Scientific classification
- Kingdom: Animalia
- Phylum: Chordata
- Class: Aves
- Order: Galliformes
- Family: Phasianidae
- Genus: Lophura
- Species: L. inornata
- Binomial name: Lophura inornata (Salvadori, 1879)

= Salvadori's pheasant =

- Genus: Lophura
- Species: inornata
- Authority: (Salvadori, 1879)
- Conservation status: NT

Species of bird

Salvadori's pheasant (Lophura inornata) is a landfowl bird of genus Lophura, native to Indonesia. It is found in the mountain rainforests of Sumatra. Thus it is also known as the Sumatran pheasant. This bird was first described in 1879 by the Italian ornithologist Tommaso Salvadori.
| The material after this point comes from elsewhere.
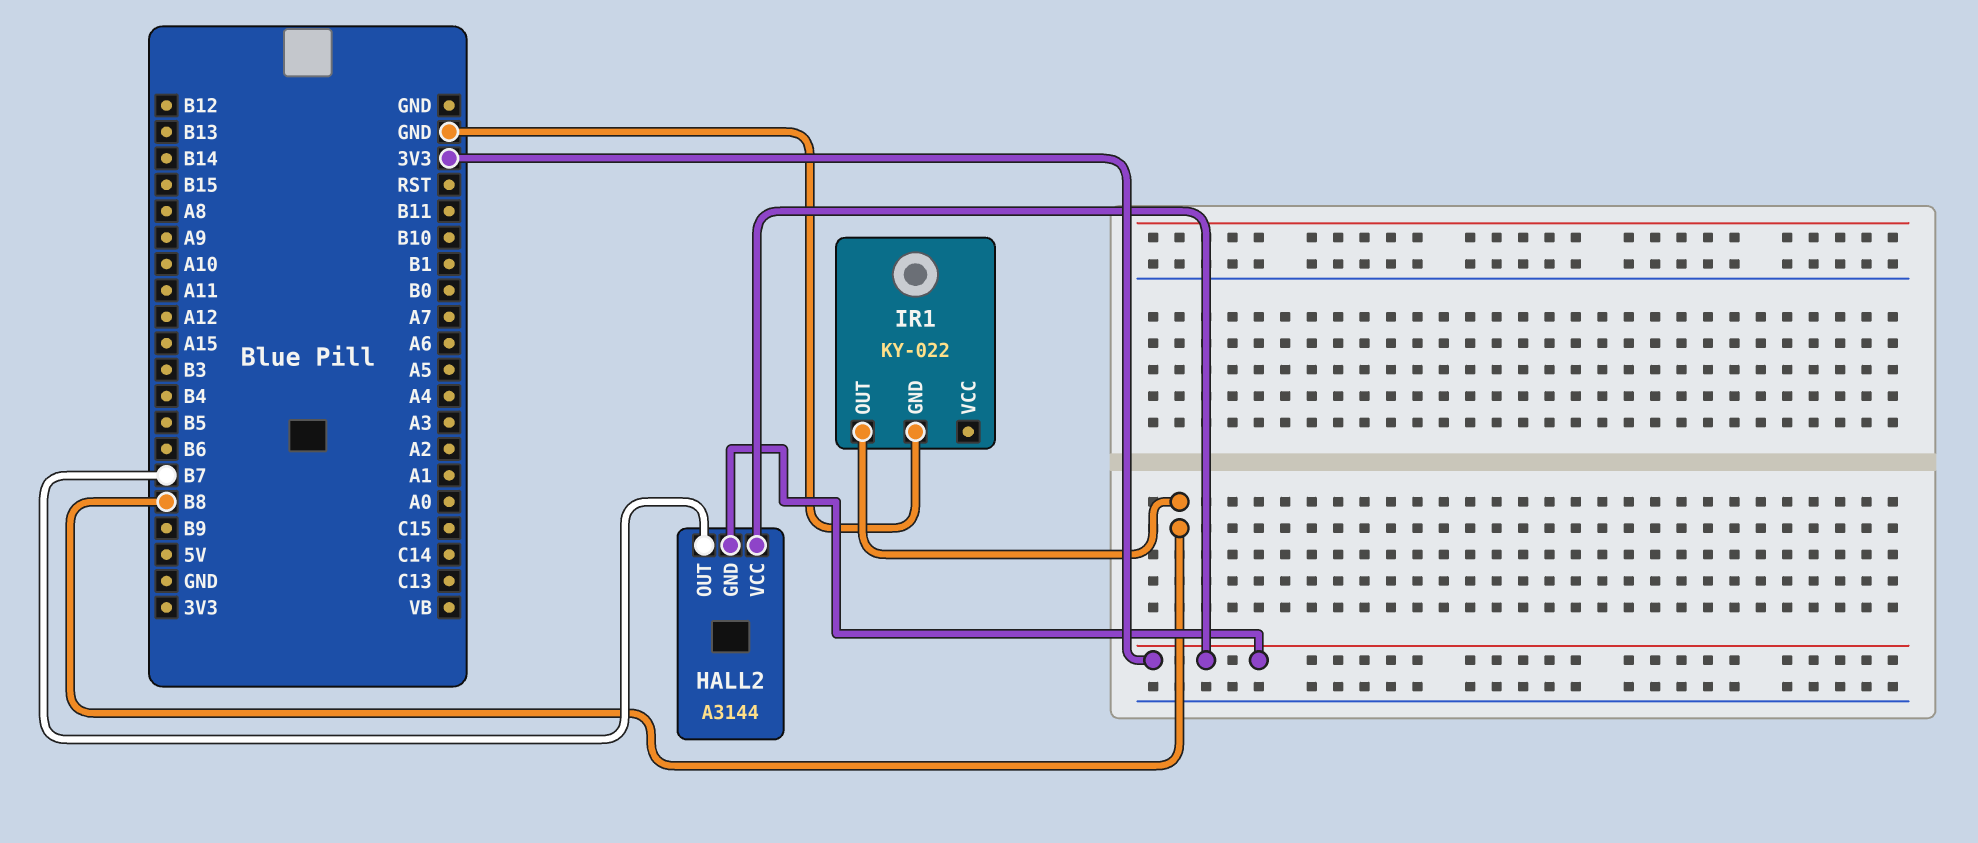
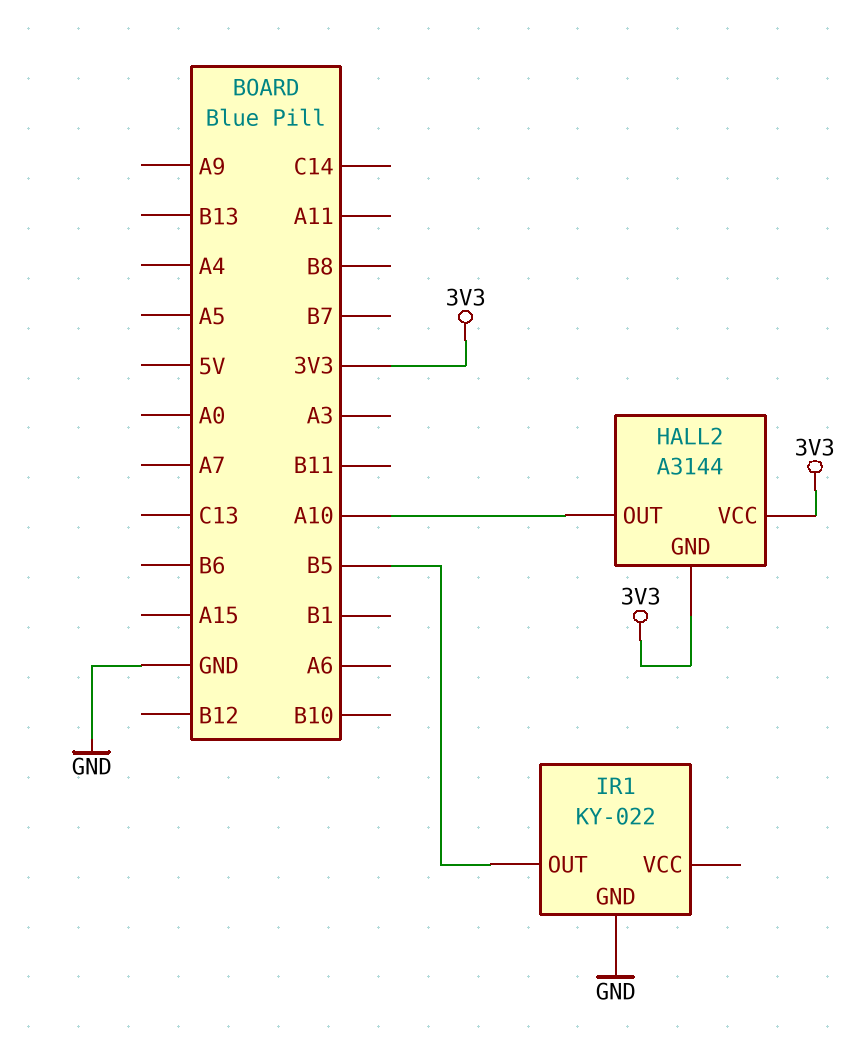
HALL2 pin OUT: B7 -> A10
IR1 pin OUT: B8 -> B5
The species name inornata means "without ornament". The Hoogerwerf's pheasant is usually thought to be a subspecies.

This species is classified as "near threatened" by the IUCN because of the reduction in its population size caused by the destruction of its habitat and hunting.

==Description==
The male and female Salvadori's pheasant are quite unlike each other in appearance, and in fact the male bird is very similar to the female crestless fireback (Lophura erythrophthalma). The male Salvadori's pheasant is 46 to 55 cm in length and is plain black, with a bluish fringe to the feathers of body and neck. The tail is short and rounded. The beak is whitish-green and the iris orange-red. There is a yellowish-green or grey-green ring of bare skin round the eye, and the rest of the bare facial skin is bright red. The legs are greyish-blue with a strong spur. The female is slightly shorter and has no spur. Her colour is reddish-brown, each feather having fine black speckling and a pale streak by the shaft, giving her a mottled look. The throat is paler brown and the tail is blackish-brown. Juveniles are similar to females but the feathers are edged with pale buff giving a scaled effect.

The principle differences between the male Salvadori's pheasant and the female crestless fireback is that the former is longer, has a pale bill and holds the tail lowered while the latter is more robust, has a black beak and tends to keep the tail cocked. Also, Salvadori's pheasant occurs at higher altitudes in Sumatra than the crestless fireback.

==Distribution and habitat==
Salvadori's pheasant is endemic to Sumatra, Indonesia, where it is found at altitudes between about 650 and 2200 m. There are two subspecies; L. i. inornata being relatively common and known from many locations in the centre and south of the Barisan Mountains, while L. i. hoogerwerfi, Hoogerwerf's pheasant, is restricted to the northern part of the mountains and has been seen infrequently.

==Status==
L. inornata is classified by the International Union for Conservation of Nature as a "near-threatened species". This is because the total population is thought to be trending downwards, it being estimated that there are between five thousand and twenty thousand individuals in total, and the bird's habitat is being degraded by the clearing of its forest home for illegal agricultural activities. Some birds are hunted and a few have appeared on sale in local markets, the vendors admitting that they had been poached from the Gunung Leuser National Park.